Start to finish, repeat the records exactly.

Study material: Begin

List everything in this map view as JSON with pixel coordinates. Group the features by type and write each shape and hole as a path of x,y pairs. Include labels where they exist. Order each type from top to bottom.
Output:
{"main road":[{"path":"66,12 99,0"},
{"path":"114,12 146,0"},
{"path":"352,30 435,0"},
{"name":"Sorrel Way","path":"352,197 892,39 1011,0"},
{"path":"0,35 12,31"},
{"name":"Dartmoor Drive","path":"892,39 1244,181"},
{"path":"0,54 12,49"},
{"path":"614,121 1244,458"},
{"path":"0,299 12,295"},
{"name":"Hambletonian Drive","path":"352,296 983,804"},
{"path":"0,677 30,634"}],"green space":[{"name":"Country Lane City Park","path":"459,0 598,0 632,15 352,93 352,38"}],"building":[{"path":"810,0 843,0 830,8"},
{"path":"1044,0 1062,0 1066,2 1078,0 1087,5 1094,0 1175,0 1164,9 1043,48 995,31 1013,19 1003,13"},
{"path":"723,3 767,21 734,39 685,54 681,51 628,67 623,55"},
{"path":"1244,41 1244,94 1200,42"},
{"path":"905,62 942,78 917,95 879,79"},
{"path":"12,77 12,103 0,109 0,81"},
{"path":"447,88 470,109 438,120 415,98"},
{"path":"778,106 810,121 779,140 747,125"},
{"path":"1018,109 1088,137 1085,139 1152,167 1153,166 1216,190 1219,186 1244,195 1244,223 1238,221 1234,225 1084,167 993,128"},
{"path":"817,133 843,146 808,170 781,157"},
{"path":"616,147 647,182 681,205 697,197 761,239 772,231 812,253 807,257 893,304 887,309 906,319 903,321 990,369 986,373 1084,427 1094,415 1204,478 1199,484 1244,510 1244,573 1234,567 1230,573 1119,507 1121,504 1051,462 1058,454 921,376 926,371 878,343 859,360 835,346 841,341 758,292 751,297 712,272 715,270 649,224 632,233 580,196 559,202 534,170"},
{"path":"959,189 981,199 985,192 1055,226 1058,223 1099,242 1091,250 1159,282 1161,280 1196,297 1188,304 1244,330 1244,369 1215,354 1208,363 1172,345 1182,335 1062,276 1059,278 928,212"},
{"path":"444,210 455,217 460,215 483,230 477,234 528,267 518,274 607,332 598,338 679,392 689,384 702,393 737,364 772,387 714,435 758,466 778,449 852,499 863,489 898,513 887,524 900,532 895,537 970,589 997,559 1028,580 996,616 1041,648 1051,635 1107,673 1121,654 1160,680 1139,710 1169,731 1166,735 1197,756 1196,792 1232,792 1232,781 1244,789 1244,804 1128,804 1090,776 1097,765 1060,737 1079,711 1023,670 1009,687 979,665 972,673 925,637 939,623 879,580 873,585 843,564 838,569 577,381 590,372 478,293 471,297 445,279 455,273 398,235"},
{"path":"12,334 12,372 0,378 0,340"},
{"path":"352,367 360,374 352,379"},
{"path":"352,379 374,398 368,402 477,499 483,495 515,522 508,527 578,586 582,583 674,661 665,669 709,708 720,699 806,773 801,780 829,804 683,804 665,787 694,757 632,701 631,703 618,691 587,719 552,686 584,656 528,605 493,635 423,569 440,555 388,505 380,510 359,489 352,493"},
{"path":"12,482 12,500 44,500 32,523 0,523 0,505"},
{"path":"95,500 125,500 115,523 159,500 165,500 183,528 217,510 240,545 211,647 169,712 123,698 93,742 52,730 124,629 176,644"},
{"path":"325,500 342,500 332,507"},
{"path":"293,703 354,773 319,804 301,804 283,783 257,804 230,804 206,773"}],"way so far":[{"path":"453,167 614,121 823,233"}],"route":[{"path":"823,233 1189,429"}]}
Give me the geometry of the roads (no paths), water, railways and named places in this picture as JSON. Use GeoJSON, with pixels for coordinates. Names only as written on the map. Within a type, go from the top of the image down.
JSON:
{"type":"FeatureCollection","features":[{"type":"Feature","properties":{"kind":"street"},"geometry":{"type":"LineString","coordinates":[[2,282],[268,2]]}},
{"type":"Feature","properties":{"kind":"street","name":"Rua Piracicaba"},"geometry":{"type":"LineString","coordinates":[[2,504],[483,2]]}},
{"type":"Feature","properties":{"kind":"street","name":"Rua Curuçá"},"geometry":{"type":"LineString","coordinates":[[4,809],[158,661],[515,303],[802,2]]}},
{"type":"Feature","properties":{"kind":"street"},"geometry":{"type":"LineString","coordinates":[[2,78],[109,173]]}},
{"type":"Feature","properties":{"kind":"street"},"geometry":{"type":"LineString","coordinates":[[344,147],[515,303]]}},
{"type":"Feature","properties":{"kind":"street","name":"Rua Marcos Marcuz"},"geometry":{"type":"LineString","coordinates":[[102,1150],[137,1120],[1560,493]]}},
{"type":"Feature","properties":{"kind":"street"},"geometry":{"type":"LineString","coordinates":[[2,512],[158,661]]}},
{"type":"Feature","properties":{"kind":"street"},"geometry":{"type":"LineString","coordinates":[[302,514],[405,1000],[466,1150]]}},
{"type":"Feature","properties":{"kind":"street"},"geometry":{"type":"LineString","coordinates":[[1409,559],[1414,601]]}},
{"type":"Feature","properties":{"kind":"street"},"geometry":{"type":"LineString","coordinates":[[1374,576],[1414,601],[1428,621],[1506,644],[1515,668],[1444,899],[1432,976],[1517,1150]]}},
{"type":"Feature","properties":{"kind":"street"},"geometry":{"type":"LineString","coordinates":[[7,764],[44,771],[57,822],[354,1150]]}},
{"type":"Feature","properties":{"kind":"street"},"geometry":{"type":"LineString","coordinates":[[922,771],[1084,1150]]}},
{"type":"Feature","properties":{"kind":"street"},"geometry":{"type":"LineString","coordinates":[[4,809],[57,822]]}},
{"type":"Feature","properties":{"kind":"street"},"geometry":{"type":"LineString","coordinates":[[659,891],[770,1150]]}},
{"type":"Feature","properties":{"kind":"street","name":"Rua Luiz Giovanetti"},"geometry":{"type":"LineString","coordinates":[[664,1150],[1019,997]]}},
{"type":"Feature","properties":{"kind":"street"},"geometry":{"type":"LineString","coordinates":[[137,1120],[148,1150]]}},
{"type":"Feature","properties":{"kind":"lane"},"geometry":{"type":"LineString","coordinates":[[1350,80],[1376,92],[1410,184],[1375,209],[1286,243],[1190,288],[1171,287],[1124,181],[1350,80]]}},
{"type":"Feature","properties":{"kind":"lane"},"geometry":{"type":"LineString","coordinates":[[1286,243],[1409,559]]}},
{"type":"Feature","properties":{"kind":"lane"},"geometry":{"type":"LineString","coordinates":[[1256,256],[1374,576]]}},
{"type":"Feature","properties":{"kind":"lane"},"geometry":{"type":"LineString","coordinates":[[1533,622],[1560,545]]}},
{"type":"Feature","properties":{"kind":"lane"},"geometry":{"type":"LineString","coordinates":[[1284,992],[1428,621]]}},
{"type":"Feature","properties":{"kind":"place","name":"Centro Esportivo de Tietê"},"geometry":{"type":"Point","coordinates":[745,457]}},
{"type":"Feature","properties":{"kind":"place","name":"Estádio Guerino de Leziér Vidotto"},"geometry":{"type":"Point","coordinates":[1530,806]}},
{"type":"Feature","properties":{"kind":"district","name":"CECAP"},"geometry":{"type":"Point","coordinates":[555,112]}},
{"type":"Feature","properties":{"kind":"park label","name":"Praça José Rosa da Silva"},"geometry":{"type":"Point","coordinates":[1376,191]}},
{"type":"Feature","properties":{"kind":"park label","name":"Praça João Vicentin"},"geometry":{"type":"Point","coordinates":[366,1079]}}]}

Study material: End

*Your solution*
List everything in this map view as JSON with pixel coordinates. Group the features by type and write each shape and hole as a path of x,y pairs. Include labels where they exist. Order each type from top to bottom.
Output:
{"main road":[{"path":"66,12 99,0"},
{"path":"114,12 146,0"},
{"path":"352,30 435,0"},
{"name":"Sorrel Way","path":"352,197 892,39 1011,0"},
{"path":"0,35 12,31"},
{"name":"Dartmoor Drive","path":"892,39 1244,181"},
{"path":"0,54 12,49"},
{"path":"614,121 1244,458"},
{"path":"0,299 12,295"},
{"name":"Hambletonian Drive","path":"352,296 983,804"},
{"path":"0,677 30,634"}],"green space":[{"name":"Country Lane City Park","path":"459,0 598,0 632,15 352,93 352,38"}],"building":[{"path":"810,0 843,0 830,8"},
{"path":"1044,0 1062,0 1066,2 1078,0 1087,5 1094,0 1175,0 1164,9 1043,48 995,31 1013,19 1003,13"},
{"path":"723,3 767,21 734,39 685,54 681,51 628,67 623,55"},
{"path":"1244,41 1244,94 1200,42"},
{"path":"905,62 942,78 917,95 879,79"},
{"path":"12,77 12,103 0,109 0,81"},
{"path":"447,88 470,109 438,120 415,98"},
{"path":"778,106 810,121 779,140 747,125"},
{"path":"1018,109 1088,137 1085,139 1152,167 1153,166 1216,190 1219,186 1244,195 1244,223 1238,221 1234,225 1084,167 993,128"},
{"path":"817,133 843,146 808,170 781,157"},
{"path":"616,147 647,182 681,205 697,197 761,239 772,231 812,253 807,257 893,304 887,309 906,319 903,321 990,369 986,373 1084,427 1094,415 1204,478 1199,484 1244,510 1244,573 1234,567 1230,573 1119,507 1121,504 1051,462 1058,454 921,376 926,371 878,343 859,360 835,346 841,341 758,292 751,297 712,272 715,270 649,224 632,233 580,196 559,202 534,170"},
{"path":"959,189 981,199 985,192 1055,226 1058,223 1099,242 1091,250 1159,282 1161,280 1196,297 1188,304 1244,330 1244,369 1215,354 1208,363 1172,345 1182,335 1062,276 1059,278 928,212"},
{"path":"444,210 455,217 460,215 483,230 477,234 528,267 518,274 607,332 598,338 679,392 689,384 702,393 737,364 772,387 714,435 758,466 778,449 852,499 863,489 898,513 887,524 900,532 895,537 970,589 997,559 1028,580 996,616 1041,648 1051,635 1107,673 1121,654 1160,680 1139,710 1169,731 1166,735 1197,756 1196,792 1232,792 1232,781 1244,789 1244,804 1128,804 1090,776 1097,765 1060,737 1079,711 1023,670 1009,687 979,665 972,673 925,637 939,623 879,580 873,585 843,564 838,569 577,381 590,372 478,293 471,297 445,279 455,273 398,235"},
{"path":"12,334 12,372 0,378 0,340"},
{"path":"352,367 360,374 352,379"},
{"path":"352,379 374,398 368,402 477,499 483,495 515,522 508,527 578,586 582,583 674,661 665,669 709,708 720,699 806,773 801,780 829,804 683,804 665,787 694,757 632,701 631,703 618,691 587,719 552,686 584,656 528,605 493,635 423,569 440,555 388,505 380,510 359,489 352,493"},
{"path":"12,482 12,500 44,500 32,523 0,523 0,505"},
{"path":"95,500 125,500 115,523 159,500 165,500 183,528 217,510 240,545 211,647 169,712 123,698 93,742 52,730 124,629 176,644"},
{"path":"325,500 342,500 332,507"},
{"path":"293,703 354,773 319,804 301,804 283,783 257,804 230,804 206,773"}],"way so far":[{"path":"453,167 614,121 823,233"}],"route":[{"path":"823,233 1189,429"}]}
Give me the geometry of the roads (no paths), water, railways and named places in this picture as JSON. Use GeoJSON, with pixels for coordinates. Names only as written on the map. Within a type, go from the top of the image down.
JSON:
{"type":"FeatureCollection","features":[{"type":"Feature","properties":{"kind":"street"},"geometry":{"type":"LineString","coordinates":[[2,282],[268,2]]}},
{"type":"Feature","properties":{"kind":"street","name":"Rua Piracicaba"},"geometry":{"type":"LineString","coordinates":[[2,504],[483,2]]}},
{"type":"Feature","properties":{"kind":"street","name":"Rua Curuçá"},"geometry":{"type":"LineString","coordinates":[[4,809],[158,661],[515,303],[802,2]]}},
{"type":"Feature","properties":{"kind":"street"},"geometry":{"type":"LineString","coordinates":[[2,78],[109,173]]}},
{"type":"Feature","properties":{"kind":"street"},"geometry":{"type":"LineString","coordinates":[[344,147],[515,303]]}},
{"type":"Feature","properties":{"kind":"street","name":"Rua Marcos Marcuz"},"geometry":{"type":"LineString","coordinates":[[102,1150],[137,1120],[1560,493]]}},
{"type":"Feature","properties":{"kind":"street"},"geometry":{"type":"LineString","coordinates":[[2,512],[158,661]]}},
{"type":"Feature","properties":{"kind":"street"},"geometry":{"type":"LineString","coordinates":[[302,514],[405,1000],[466,1150]]}},
{"type":"Feature","properties":{"kind":"street"},"geometry":{"type":"LineString","coordinates":[[1409,559],[1414,601]]}},
{"type":"Feature","properties":{"kind":"street"},"geometry":{"type":"LineString","coordinates":[[1374,576],[1414,601],[1428,621],[1506,644],[1515,668],[1444,899],[1432,976],[1517,1150]]}},
{"type":"Feature","properties":{"kind":"street"},"geometry":{"type":"LineString","coordinates":[[7,764],[44,771],[57,822],[354,1150]]}},
{"type":"Feature","properties":{"kind":"street"},"geometry":{"type":"LineString","coordinates":[[922,771],[1084,1150]]}},
{"type":"Feature","properties":{"kind":"street"},"geometry":{"type":"LineString","coordinates":[[4,809],[57,822]]}},
{"type":"Feature","properties":{"kind":"street"},"geometry":{"type":"LineString","coordinates":[[659,891],[770,1150]]}},
{"type":"Feature","properties":{"kind":"street","name":"Rua Luiz Giovanetti"},"geometry":{"type":"LineString","coordinates":[[664,1150],[1019,997]]}},
{"type":"Feature","properties":{"kind":"street"},"geometry":{"type":"LineString","coordinates":[[137,1120],[148,1150]]}},
{"type":"Feature","properties":{"kind":"lane"},"geometry":{"type":"LineString","coordinates":[[1350,80],[1376,92],[1410,184],[1375,209],[1286,243],[1190,288],[1171,287],[1124,181],[1350,80]]}},
{"type":"Feature","properties":{"kind":"lane"},"geometry":{"type":"LineString","coordinates":[[1286,243],[1409,559]]}},
{"type":"Feature","properties":{"kind":"lane"},"geometry":{"type":"LineString","coordinates":[[1256,256],[1374,576]]}},
{"type":"Feature","properties":{"kind":"lane"},"geometry":{"type":"LineString","coordinates":[[1533,622],[1560,545]]}},
{"type":"Feature","properties":{"kind":"lane"},"geometry":{"type":"LineString","coordinates":[[1284,992],[1428,621]]}},
{"type":"Feature","properties":{"kind":"place","name":"Centro Esportivo de Tietê"},"geometry":{"type":"Point","coordinates":[745,457]}},
{"type":"Feature","properties":{"kind":"place","name":"Estádio Guerino de Leziér Vidotto"},"geometry":{"type":"Point","coordinates":[1530,806]}},
{"type":"Feature","properties":{"kind":"district","name":"CECAP"},"geometry":{"type":"Point","coordinates":[555,112]}},
{"type":"Feature","properties":{"kind":"park label","name":"Praça José Rosa da Silva"},"geometry":{"type":"Point","coordinates":[1376,191]}},
{"type":"Feature","properties":{"kind":"park label","name":"Praça João Vicentin"},"geometry":{"type":"Point","coordinates":[366,1079]}}]}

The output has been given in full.